Klaus no Vietnã, merecia um maior aprofundamento nesta parte decisiva de sua vida.

Enquanto há momentos mais inspirados, como as cenas com as trilhas sonoras que são um verdadeiro show à parte , nota-se que a produção realmente se empenhou nisso e quis criar sequências que se parecessem videoclipes, o que funcionou muito bem para a série. Conseguem ser divertidas e empolgantes, sem contar o catálogo diferente, que conta com melodias que vão desde Queen até O Fantasma da Ópera. As músicas ajudam a dar uma animada em alguns momentos que podem parecer um pouco tediosos. Porém, usar essa tática todo episódio cansa, com momentos que não precisavam da música cult do episódio, é uma necessidade do diretor de soar jovem e “maneiro” que chega a ficar desnecessário, forçado e vago, trazendo o efeito de algo mais cansativo.

Exemplo de cena inspirada com trilha sonora, quando vilões Chacha e Hazel queimam um hospital.

Porém, vale destacar, apesar do ritmo meio perdido e as trilhas sonoras por vezes forçadas, os episódios finais de The Umbrella Academy acabam sendo recompensadores, pois recobram o ritmo e fazem a jornada (por vezes penosa) valer à pena.

Por fim, a série é um drama familiar embalado em uma história de heróis, em que os casos de cada um dos irmãos foi reflexo da criação fria revestida por motivos nobres, feita por um homem que era mais mentor que pai; as conquistas dos filhos eram priorizadas sem se preocupar o quanto eles sentiam de seu afeto, sem prever os adultos quebrados que ele formava.

E o que segura a série de se tornar um verdadeiro dramalhão familiar, encontrado em qualquer sessão de terapia ou em programas, é o contraste entre essa temática profunda e a apresentação exagerada dos tipos de personagens heróicos, o que cria uma personalidade única à história.
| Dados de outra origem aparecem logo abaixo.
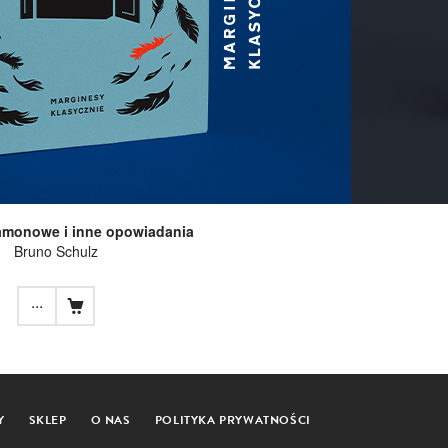
amonowe i inne opowiadania
Bruno Schulz
...
Y
SKLEP
O NAS
POLITYKA PRYWATNOŚCI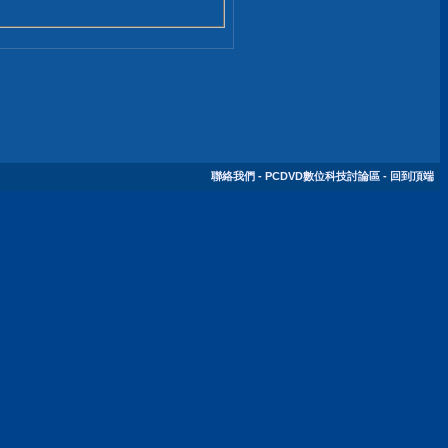
聯絡我們
-
PCDVD數位科技討論區
-
回到頂端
Ela é bem trabalhada e não tratada como séries genéricas de super heróis, e de fato consegue brilhar pelo seu diferencial de tons, realistas e fantasiosos. Tal qual um tipo de X-Men realista que se concentra em mostrar os poderes mais como um castigo do que realmente uma benção.

Contudo, em X-Men, há um espelhamento nas lutas por direitos dos anos 60/70, uma minoria perseguida que busca por paz lutando com os mais diversos radicais (internos ou externos); na Umbrella Academy, vemos todo um grupo de novos dilemas surgindo, reflexo deste século mais introspectivo com más sensações como a incompreensão, isolamento e solidão. Os espectadores acompanham uma nova batalha, em que não vemos mais poderes como um meio de luta e sim como apenas o ponto que levam nossos heróis à decadência, por não conseguirem lidar com eles mesmos e as dores que é serem quem são.

SERVIÇO:

Onde: Na Netflix, estando online se pode ver em qualquer meio midiático.

Quanto: Do básico de R$19,90 por mês, R$27,90 para mais telas e R$37,90 para ser “Premium”.

Quando: Estreiou no dia 15 de Fevereiro, e sem previsão de saída do catálogo.